KSL Holdings Bhd - Deep Hidden Value

kiasutrader
Publish date: Tue, 17 Feb 2015, 11:22 AM

Initiating coverage with OUTPERFORM recommendation and TP of RM2.76. Despite its large Johor exposure which has been perceived to be overplayed due to rising incoming house supplies (especially high-rises), we like KSL given its exposure in the locally driven mass market segment coupled with its ability to price its product competitively due to their low land costs. That aside, one third of their income stream is derived from investment properties which offer earnings resiliency should property sales performed worse than expected; notably, KSL City Mall and Hotel is one of the larger malls and better managed hotel in Johor Bahru town centre. Hence, we are conservatively estimating FY15-16E earnings of RM310m (+6%, YoY) and RM348m (+12%, YoY), based on FY15-16E sales assumptions of RM988m- RM993m, respectively. Our TP of RM2.76 is based on 61% discount applied to its FD RNAV of RM7.07 which is within the discount range (60%-65%) pegged to Johor-based developers under our coverage i.e. CRESNDO and UEMS. At our TP, the implied FY14-15E PER of 7.4x-7.0x is still cheaper compared to its mid-cap peers which are trading at 8.2x-7.5x, respectively. We admit that the Malaysian property landscape will be challenging this year, particularly 6-9 months after GST implementation, so share price could be volatile. However, we reckon that the deep values of KSL should offer some valuation downside risks to current levels while we believe this year’s volatility in property share prices should offer good entry points for long-term positioning of the stock.

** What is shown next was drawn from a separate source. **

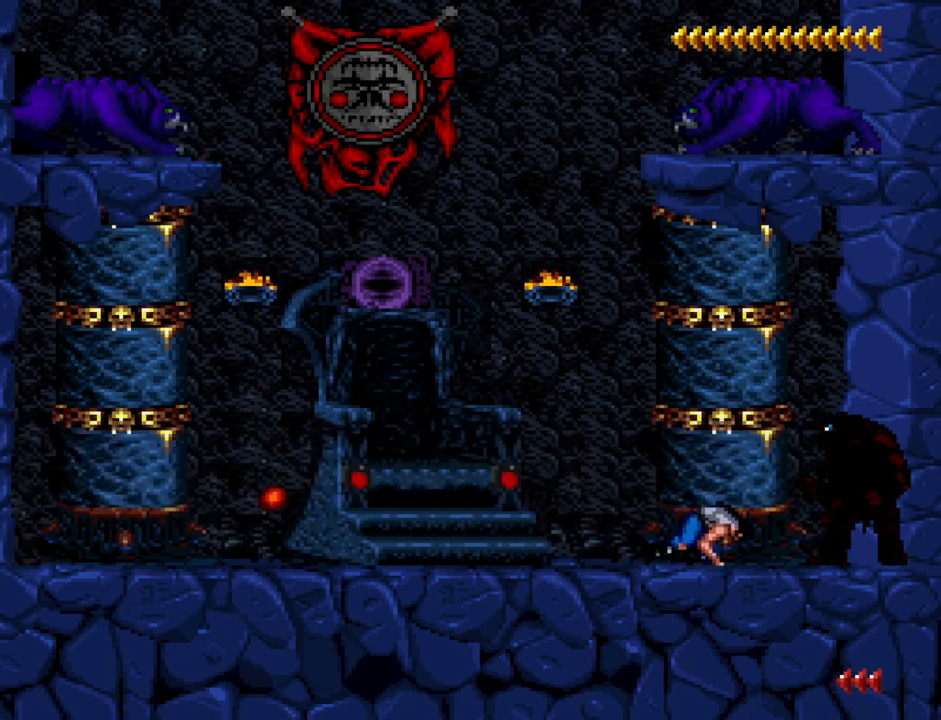
{"keys": ["a"], "events": [[50, "d", "up"], [250, "a", "down"]]}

Low land cost = better margins and pricing flexibility. The group’s land cost is relatively low considering that the majority of its Johor landbanks were acquired back in 2002-07. This allows KSL better pricing flexibility which enables them to continue catering for the affordable market segment with different products while maintaining its decent margins. KSL’s 3-year operating income margins averaged at 42.2% which is far superior to the overall developers’ 3-year average operating margins of 25.2%.

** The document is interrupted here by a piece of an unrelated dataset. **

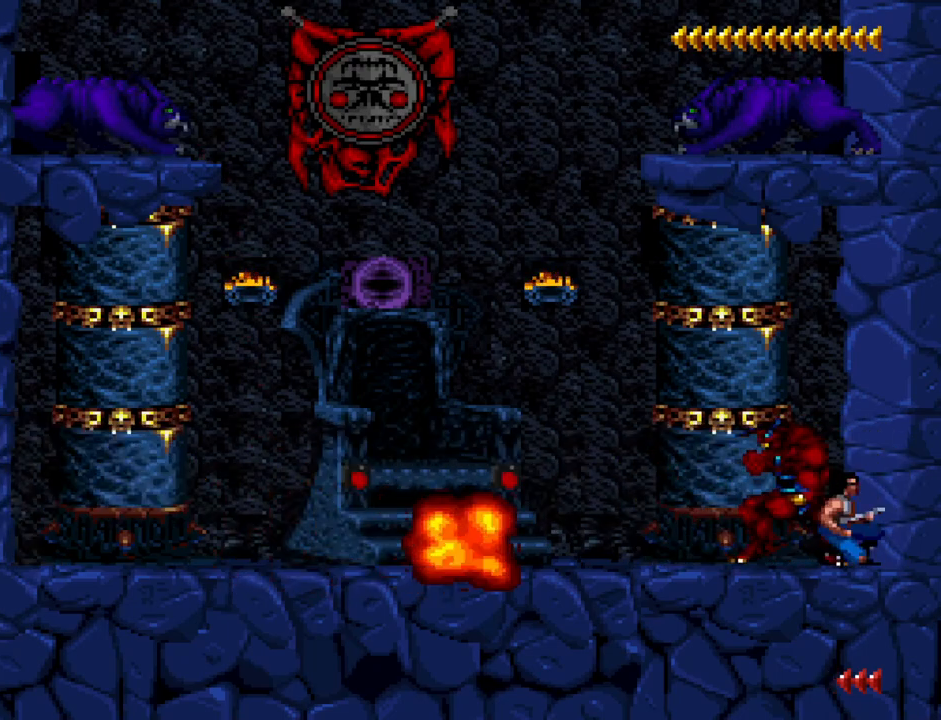
{"keys": ["a"], "events": []}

Earnings diversification through strong recurring income stream. Its investment properties in Johor has done relatively well, reporting segmental operating profits of RM107m in FY13 or a 2-year CAGR of 85%. It makes up a third of their income and helps provide some earnings safety, cushioning the impact from slower sales, should the property market remains soft. Notably, their investment property assets are severely undervalued by RM1.55b considering FY15E operating income of RM144m and conservative 7% cap rate and FY15E operating income of RM144m yields a valuation of RM2.05b! If they do revalue their assets, it could raise their BV/sh by 104% to RM3.90, while further strengthening their balance sheet.

Deep pockets with more gearing headroom. As at 9M14, the company’s net gearing remains fairly low at 0.01x, providing ample flexibility to gear up by another RM750.0m for either further land banking activities in Klang Valley/Johor or to fund its CAPEX for property investment in Klang which is slated to be developed over 10 to 15 years. Going forward, we are estimating its net gearing to inch up to 0.03x levels post its recent acquisition of its Batu Pahat agriculture land for RM90.6m.

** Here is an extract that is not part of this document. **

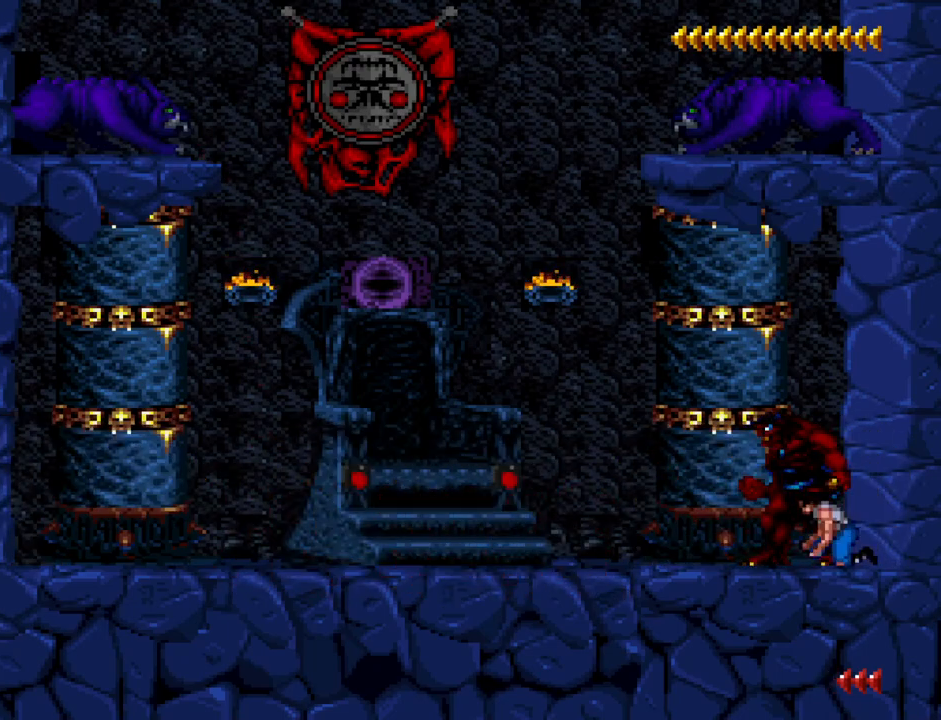
{"keys": [], "events": [[33, "a", "up"]]}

Potential dividend policy? Over FY11-13, the company held back dividend payment. Prior to this ‘quiet’ period, KSL’s dividend yield ranged between 4%-6%. In the recently concluded 9M14 results, the board has proposed an interim single-tier DPS of 5.0 sen post the 1-for-1 bonus entitlement. Dividend Reinvestment Plan (DRP) will apply to this interim dividend where shareholders will be given an option to elect to reinvest in whole or part of the electable portion. Following its maiden dividend payment and DRP, we believe that there is a high likelihood of a formalised dividend policy. For the full FY14, we are anticipating single-tier DPS of 11.2 sen (5.2%) based on a payout ratio of 30%.

Estimating FY14-15-16E core earnings growth of +66%, +6% and +12% YoY, respectively. Current record high property unbilled sales of RM1b provides up to 1 year visibility.

Attractive valuations vis-à-vis peers. KSL is currently trading at FY14-15E core PERs of 5.8x-5.4x which is attractive against its mid-cap peer average of 8.2x-7.5x, and not to mention that it is also the most undervalued developer amongst our list of mid-cap peers. We would also like to point out that: (i) KSL’s earnings growth is also stronger than its peers, (ii) developers that deliver close to RM300m core earnings annually are typically large cap developers with a minimum market cap of RM3.0b.